Data items:
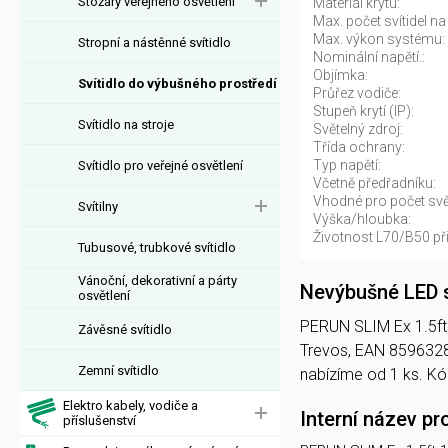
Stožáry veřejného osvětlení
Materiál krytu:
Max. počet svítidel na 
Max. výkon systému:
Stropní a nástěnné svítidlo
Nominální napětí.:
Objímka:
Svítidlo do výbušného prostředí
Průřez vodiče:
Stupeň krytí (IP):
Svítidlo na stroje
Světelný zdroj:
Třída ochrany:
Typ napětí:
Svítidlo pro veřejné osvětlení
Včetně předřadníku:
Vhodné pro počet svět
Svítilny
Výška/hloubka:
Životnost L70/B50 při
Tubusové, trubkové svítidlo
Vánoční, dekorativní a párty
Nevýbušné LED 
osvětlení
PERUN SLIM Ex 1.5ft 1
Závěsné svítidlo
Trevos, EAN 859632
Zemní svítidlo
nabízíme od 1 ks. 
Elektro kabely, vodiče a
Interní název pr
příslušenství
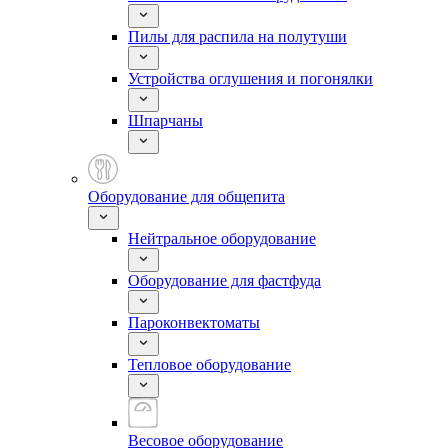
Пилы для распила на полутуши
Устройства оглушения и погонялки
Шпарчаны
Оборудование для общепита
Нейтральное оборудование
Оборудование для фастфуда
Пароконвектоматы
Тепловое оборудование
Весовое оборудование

■ Problem to work on
Count the lines in the material that contain the word "počet", treating uppercase and lowercase letters as different, and give only the number.

■ Task result
2